Il y a un peu plus d'un siècle, les vignes européennes ne connaissaient pas encore la plupart des maux qu’elles subissent aujourd’hui.
À la fin du XIXème siècle, des plants de vigne sont importés depuis les Etats-Unis jusqu’en Angleterre, puis en Europe continentale. Avec ces mouvements de matériel végétal arrivent des ravageurs et des maladies jusqu’ici inconnus. C’est l’oïdium qui débarque en premier en 1845, puis le phylloxera en 1863, et enfin le mildiou en 1878.
Le phylloxera est particulièrement dévastateur. En effet, ce petit puceron s’attaque aux racines des vignes et les fait mourir. Le fléau se propage à grande vitesse en France et, autour de 1880, à peine un quart de la surface viticole française subsiste encore. De nombreux vignobles sont définitivement perdus. C’est le cas dans le Périgord Noir, où le tabac remplace la vigne et seuls quelques noms de lieux-dits évoquent encore cette période révolue.
Tous cherchent une solution. Les seules vignes qui survivent sont celles qui poussent dans des sols sableux. Certains vignerons parviennent à sauver leurs parcelles en les inondant pendant l’hiver, le puceron détestant l'eau. D’autres injectent différents produits dans les sols, mais sans succès. La réponse viendra finalement du même lieu que le problème, car aux USA, les cousines de nos Vitis vinifera européennes vivent parfaitement bien avec le petit insecte.
Malheureusement ce n’est pas une solution durable. Les fruits des vignes d’outre-Atlantique sont de bien moins bonne qualité que les européennes… Sans parler de la perte de siècles de sélection, qui avait abouti à l’obtention de cépages adaptés à leur terroir. En effet, qui imagine la Bourgogne sans Pinot noir ou l’Alsace sans Riesling ?

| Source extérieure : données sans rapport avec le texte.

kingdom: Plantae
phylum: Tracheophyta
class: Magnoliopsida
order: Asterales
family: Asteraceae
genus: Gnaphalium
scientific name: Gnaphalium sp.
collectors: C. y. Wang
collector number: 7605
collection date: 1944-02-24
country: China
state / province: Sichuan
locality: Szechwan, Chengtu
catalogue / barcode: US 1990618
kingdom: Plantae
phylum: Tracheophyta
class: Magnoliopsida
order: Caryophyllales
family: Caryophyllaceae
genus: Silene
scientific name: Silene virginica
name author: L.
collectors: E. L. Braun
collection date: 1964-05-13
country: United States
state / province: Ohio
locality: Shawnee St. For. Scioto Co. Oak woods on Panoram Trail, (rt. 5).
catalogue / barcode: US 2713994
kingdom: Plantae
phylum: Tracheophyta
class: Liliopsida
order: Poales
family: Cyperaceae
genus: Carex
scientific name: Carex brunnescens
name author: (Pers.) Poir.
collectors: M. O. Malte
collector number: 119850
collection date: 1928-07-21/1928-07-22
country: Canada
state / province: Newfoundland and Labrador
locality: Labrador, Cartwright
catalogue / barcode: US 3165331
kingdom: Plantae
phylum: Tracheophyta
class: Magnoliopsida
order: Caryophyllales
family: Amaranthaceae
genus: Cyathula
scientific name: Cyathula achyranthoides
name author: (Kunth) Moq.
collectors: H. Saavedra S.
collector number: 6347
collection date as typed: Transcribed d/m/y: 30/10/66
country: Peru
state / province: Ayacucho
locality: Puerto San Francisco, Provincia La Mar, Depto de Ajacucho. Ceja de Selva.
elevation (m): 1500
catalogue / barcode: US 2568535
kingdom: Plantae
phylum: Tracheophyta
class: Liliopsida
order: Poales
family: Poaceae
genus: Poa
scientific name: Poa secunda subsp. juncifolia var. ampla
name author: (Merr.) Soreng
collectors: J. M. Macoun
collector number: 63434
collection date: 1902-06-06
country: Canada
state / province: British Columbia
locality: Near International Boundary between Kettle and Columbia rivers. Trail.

À Montpellier et dans le Beaujolais, d’autres agronomes explorent la greffe des vignes européennes sur des « américains ». Les résultats sont très bons et la technique se développe. Les porte-greffes sont eux-mêmes sélectionnés ou croisés pour obtenir certaines qualités : résistance au calcaire, production accrue…
La plupart des vignerons, pour établir une nouvelle parcelle, utilisent des vignes déjà greffées par un pépiniériste. Mais Vince, lui, a fait un choix différent. Retournons donc à ce mercredi de la fin mars.
Vince et Valentin se sont installés il y a peu et nous donnent de nombreux conseils pendant le repas, avec deux ou trois années de recul. Ces moments d’échange sont vraiment précieux. Nous nous sentons parfois un peu seuls, dans nos parcelles face à nos pieds de vigne, le partage d’expérience (et de bouteilles !) est fondamental.
Le lendemain nous rejoignons les vignes vers 8h00 après une courte nuit, bien emmitouflés car le vent passe se rafraîchir sur les neiges de la chaîne des Puy avant de venir siffler dans nos oreilles.
Les plants ont été expédiés par fagots de 500 avec leurs racines nues. Nicolas les recoupe d’abord à deux ou trois centimètres pour assurer la reprise dans leur nouvel environnement. Nous sommes surpris : pas de cire rouge sur les plants, donc pas de point de greffe. C’est là toute l’originalité de Vince, il plante d’abord ses porte-greffe (les vignes américaines) avant de venir surgreffer avec des européennes quelques années plus tard. C’est un travail qui se fait à la main, on fait une encoche dans le jeune tronc puis on y glisse un bourgeon de Vitis vinifera. Les ceps greffés ainsi, à la parcelle, sont réputés plus durables, développant moins de maladies au fil du temps. Les jeunes plants non greffés sont également plus résistants, surtout vis à vis de la sècheresse ; il y a moins de mortalité les premières années.
C’est agréable de travailler à plusieurs : on parle, on blague et, de temps en temps, on ne dit rien, on se concentre sur le travail qui est parfois ardu dans les argiles d’Auvergne.
Tout le monde se dit au-revoir, nous sommes pressés de revoir nos vignes, Valentin aussi ; avec le printemps précoce, il y a encore plein de travail à abattre avant le débourrement des bourgeons.